2. Voor de berekening van de leges wordt een gedeelte van een in de tarieventabel genoemde eenheid als een volle eenheid aangemerkt.
(…)".
3.3. De tarieventabel luidt voor zover hier relevant als volgt:
"TARIEVENTABEL
Tarieventabel als bedoeld in artikel 5 van de legesverordening en vastgesteld bij besluit van de Raad der gemeente Nijmegen van 20 november 1996.
(…)
VOLKSHUISVESTING EN MILIEU Tarief Tarief
Oud Nieuw
RUBRIEK III
AFDELING BOUW- EN WONINGTOEZICHT
Vergunningen ingevolge verschillende verordeningen
1. Aanvraag bouwvergunning
1.1. ALGEMEEN TARIEF BOUWLEGES
Het tarief bedraagt ter zake van het in behandeling nemen van een
aanvraag tot het verkrijgen van een vergunning als bedoeld in artikel 40,
lid 1, van de Woningwet (bouwvergunning):
12 o/oo van de bouwkosten, berekend over elk geheel bedrag van ƒ 100,-,
met een minimum van ƒ 65,- ƒ 65,-
eventueel vermeerderd met één of meer van de hierna
genoemde bijzondere tarieven.
(…)
2. Bijzondere tarieven in verband met aanvraag bouwvergunning
(…)
2.8 WELSTANDSLEGES
Onder de aanvraag tot het verkrijgen van een bouwvergunning
dient te worden beoordeeld door de Welstandscommissie,
wordt het overeenkomstig onderdeel 1 berekende bedrag verhoogd
met 3 o/oo van de bouwkosten, met een minimum van ƒ 25,- en
een maximum van ƒ 6000,-.".
3.4. Op 12 april 1997 heeft belanghebbende een bouwvergunning aangevraagd bij Burgemeester en Wethouders van de gemeente Nijmegen voor de nieuwbouw van een appartementencomplex aan de [a-weg te Z]. Ter zake van het in behandeling nemen van die aanvraag is belanghebbende de onderhavige (bouw- en welstand) leges in rekening gebracht. De bouwvergunning is op 11 augustus 1997 verleend.

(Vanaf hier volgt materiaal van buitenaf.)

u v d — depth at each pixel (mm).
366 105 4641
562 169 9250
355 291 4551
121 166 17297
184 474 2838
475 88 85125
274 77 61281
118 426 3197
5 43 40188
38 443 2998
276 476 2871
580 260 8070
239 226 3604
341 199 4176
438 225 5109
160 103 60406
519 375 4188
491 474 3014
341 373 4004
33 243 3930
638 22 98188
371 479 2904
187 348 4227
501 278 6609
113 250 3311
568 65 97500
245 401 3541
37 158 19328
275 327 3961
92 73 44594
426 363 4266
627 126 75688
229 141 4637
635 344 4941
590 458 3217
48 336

3.5. Als heffingsmaatstaf voor de belanghebbende in rekening gebrachte leges is gehanteerd de door belanghebbende opgegeven bouwsom voor het betreffende bouwplan inclusief omzetbelasting van ƒ 7.673.500. De leges zijn vervolgens berekend met toepassing van het tarief van 12‰ over ƒ 7.673.500 vastgesteld op ƒ 91.650, vermeerderd met ¦ 6000 aan welstandleges.
4. Geschil, de standpunten en conclusies van partijen
4.1. Tussen partijen is in geschil het antwoord op de vraag of de onderwerpelijke leges terecht tot bedoeld bedrag aan belanghebbende in rekening zijn gebracht, welke vraag belanghebbende ontkennend en de Ambtenaar bevestigend beantwoordt.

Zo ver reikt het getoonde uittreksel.